READING PASSAGE:
━━━━
In this talk I explore recent discoveries in the rapidly growing field of DDG, and demonstrate how a clear geometric perspective can lead to simpler, more efficient algorithms that are numerically robust and exhibit good scaling behavior. A somewhat remarkable fact is that a wide variety of seemingly dissimilar questions can be answered by computing solutions to a simple linear system known as a discrete Poisson equation. For instance: what's the shortest path from one point to another on a curved surface? How can you construct a flow with only the requested sources and sinks? And how does one manipulate surfaces without distorting important features like angles? These questions are deeply rooted in a number of classical and beautiful topics from physics and geometry such as heat flow, parallel transport, holomorphic functions, and the Dirac equation, which will all be explained in simple geometric terms.

This lecture was given as part of the Everhart Lecture Series, which is a forum to encourage interdisciplinary interaction among graduate students and faculty, to share ideas about recent research developments, problems and controversies, and to recognize the exemplary presentation and research abilities of Caltech's graduate students. Lecturers discuss scientific topics at a level suitable for graduate students and faculty from all fields while addressing current research issues.

Lecturers are selected to present their work based on each student's:

Dynamic speaking skills, which capture the attention of and convey research material clearly to a diverse technical audience;
Ability to communicate their research field's broader importance; and
Impact on the scientific community through their research.
━━━━
TO DO: Copy the entire lecture description above word for word.

Saved data entries:
━━━━
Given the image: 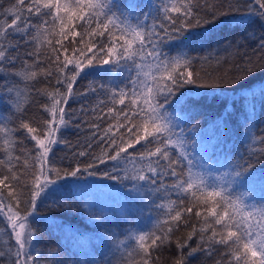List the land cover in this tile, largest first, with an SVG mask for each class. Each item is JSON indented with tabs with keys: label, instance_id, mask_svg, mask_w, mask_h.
Instances as JSON below:
<instances>
[{
	"label": "snow or ice",
	"instance_id": "obj_1",
	"mask_svg": "<svg viewBox=\"0 0 264 264\" xmlns=\"http://www.w3.org/2000/svg\"><path fill=\"white\" fill-rule=\"evenodd\" d=\"M4 2L0 0V103L6 105L0 111V218L6 221L10 241L6 250L0 249V264H45L52 258V264H69L59 251L46 255L38 248L34 227L38 205L51 198L53 208L70 210L66 199L54 198L68 190L60 182L97 175L127 181L133 193L167 200L156 205L164 210L163 219L152 230L130 232L116 242L120 264H159L156 253L173 244L177 258L171 264H189L220 249L216 264H264V195L257 196L249 186L255 180L251 158L243 164L228 161L229 171L222 176L195 172L197 162L180 123L197 119L202 98L228 84L243 88L242 82L256 70L251 59L238 68V75L222 80L206 81L188 70L192 58L184 49L211 43L222 22L217 13L212 10L208 18L201 17V5L195 0H9L11 6L6 8ZM248 7L247 14L231 19L264 27V0H252ZM202 25L201 31L193 30ZM227 47H232L231 42ZM258 47L264 50V38ZM173 51L175 55L170 54ZM102 65L127 74V83L120 82L123 87L99 86L111 106L101 100L94 107L82 105L79 114L66 111L77 96L96 94L95 87L76 93L74 85L82 74H91L86 70ZM52 79V90L37 87L41 80L51 83ZM186 85L194 87L180 92ZM33 93L51 101L41 105L48 116L42 125L28 118L24 107ZM89 116L91 120L85 119ZM251 119L246 116V122ZM82 126L90 139L85 150H78V145L62 139L61 131ZM198 126L191 123V130ZM248 135L252 143L264 144L254 125H248ZM58 144L72 149L75 163L62 168L50 162ZM93 144L102 148L99 155L91 151ZM252 156L264 159V149ZM79 157L88 158L87 162L81 163ZM109 162H114L110 169L98 172ZM260 181L264 182V172ZM232 185L249 191L233 195ZM173 194L176 199H171ZM193 219L199 227L191 223ZM182 228L190 230L173 240Z\"/></svg>",
	"mask_w": 264,
	"mask_h": 264
},
{
	"label": "trees",
	"instance_id": "obj_2",
	"mask_svg": "<svg viewBox=\"0 0 264 264\" xmlns=\"http://www.w3.org/2000/svg\"><path fill=\"white\" fill-rule=\"evenodd\" d=\"M139 2L159 3L160 0H139ZM195 2L201 5V17L208 18V13L214 10L222 22L217 24L211 43L184 49L192 58V65L188 70L194 74L198 73L206 81L222 80L238 75V68L246 66L245 62L249 59L255 64L256 70L247 81L242 82L243 88L228 84L224 90L217 89L212 95L202 98L198 117L191 122L199 125L195 131L191 130V123L180 122L189 140L188 151L193 154L197 162L193 170L203 171L206 174L210 172L212 177H218L229 171L226 167L228 161L233 164H243L251 158L254 164L255 180L250 182L249 186L255 188L257 196L264 195V182L260 181L261 173L264 172V159L257 161L252 156L253 152L264 149V144L252 143L248 135V125H254L256 137L264 136V94H262L264 50L258 47L259 40L264 38V27L259 23H249L239 18L231 19L233 16L240 17L247 14L252 0H195ZM9 6H11L9 0H5L3 7ZM224 13L228 15L225 16ZM203 27L202 25L201 28L193 30L201 31ZM229 42L232 44L230 48L227 47ZM165 51H168V48ZM170 54L176 53L173 51ZM109 69V65H102L86 70L91 74L86 76L82 74L81 78H78L74 85V92L82 93L88 91L90 87H95L96 94L88 92L86 97L77 96L76 99L69 101L66 111L75 110L79 114L82 105L94 107L101 100L107 104L108 96L100 90L99 86L104 85L105 89H109L116 87L117 84L123 87L124 85L120 83L122 80L127 83L126 73L112 72ZM53 85H55L54 79L51 83L41 80L37 87L52 90ZM193 87V85H186L179 91L187 92ZM50 103L46 96L31 94L24 104L28 118L33 122L39 121L42 125L48 116L41 105ZM107 106L111 105L107 104ZM119 107L121 106L117 105V108ZM5 110L6 105L0 103V111ZM179 115L183 116L184 113ZM225 116L228 117L226 131L223 127ZM246 116L252 119L246 122ZM85 119L91 120L92 117H85ZM104 126L106 124L102 125ZM61 136L71 145H78V150H85L86 142L90 139V133L83 126L80 130L75 127L62 129ZM25 144L28 148L32 147L30 141H25ZM136 147L140 148L139 145ZM140 150L143 151V149ZM91 151L99 155L102 148L93 144ZM78 159L84 163L88 158L79 157ZM50 162L56 167L66 168L76 161L72 156V149L64 144H58L54 148V155L50 156ZM113 163L100 165L98 172L110 169ZM208 165L212 167L209 168ZM127 167L131 169L132 165L127 164ZM60 183H66L68 190L58 193L54 198L60 202L66 199L72 206L71 209L53 208L50 198L38 205L34 227L38 229V248L46 255L59 251L61 258H69V264H88L86 260L90 253L87 249L95 245L97 248L94 250L100 254L101 239L105 241L104 245L108 249L117 252L118 255L116 242L124 241L130 232L135 231L133 229L138 224L142 225L143 231H149L156 226L158 220L163 219L164 210L157 208L156 205L166 203V198L155 200L156 194L133 193L130 191L131 184L127 181L109 180L102 175H97L80 181L69 177ZM231 187L233 195H243L249 191L247 187L238 185ZM171 199H176L174 194ZM154 200L155 203H153ZM185 203L187 204L188 201L186 200ZM191 223L197 224L195 219ZM199 226L197 224V227ZM188 230L190 229L182 228L181 232L173 236V240L177 236L186 235ZM9 241L6 221L0 218V249L6 250ZM222 252L223 249H220L211 257L201 255L198 259L190 260L189 264H216ZM156 255L160 257L159 264H171L172 260L177 258V249L173 244L163 248ZM54 260L55 258L45 261V264H52ZM114 264H120V258Z\"/></svg>",
	"mask_w": 264,
	"mask_h": 264
},
{
	"label": "rangeland",
	"instance_id": "obj_3",
	"mask_svg": "<svg viewBox=\"0 0 264 264\" xmlns=\"http://www.w3.org/2000/svg\"><path fill=\"white\" fill-rule=\"evenodd\" d=\"M141 227H142V225L138 224L135 227V229H133V230H135L136 232L143 231L141 229ZM135 231H133L131 233H136ZM84 245L88 246V244H84ZM100 246H101V248H100V254L101 255L94 250L95 248H97L95 245L92 246V248H88L87 249L88 252L90 253L88 259L86 260L88 264H90V262L93 261V260H101V259H110L112 261V264H114L115 261L120 258V254L119 253L117 255V252L108 249L104 244L103 245L101 244Z\"/></svg>",
	"mask_w": 264,
	"mask_h": 264
}]
</instances>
━━━━
SOLUTION:
In this talk I explore recent discoveries in the rapidly growing field of DDG, and demonstrate how a clear geometric perspective can lead to simpler, more efficient algorithms that are numerically robust and exhibit good scaling behavior. A somewhat remarkable fact is that a wide variety of seemingly dissimilar questions can be answered by computing solutions to a simple linear system known as a discrete Poisson equation. For instance: what's the shortest path from one point to another on a curved surface? How can you construct a flow with only the requested sources and sinks? And how does one manipulate surfaces without distorting important features like angles? These questions are deeply rooted in a number of classical and beautiful topics from physics and geometry such as heat flow, parallel transport, holomorphic functions, and the Dirac equation, which will all be explained in simple geometric terms.

This lecture was given as part of the Everhart Lecture Series, which is a forum to encourage interdisciplinary interaction among graduate students and faculty, to share ideas about recent research developments, problems and controversies, and to recognize the exemplary presentation and research abilities of Caltech's graduate students. Lecturers discuss scientific topics at a level suitable for graduate students and faculty from all fields while addressing current research issues.

Lecturers are selected to present their work based on each student's:

Dynamic speaking skills, which capture the attention of and convey research material clearly to a diverse technical audience;
Ability to communicate their research field's broader importance; and
Impact on the scientific community through their research.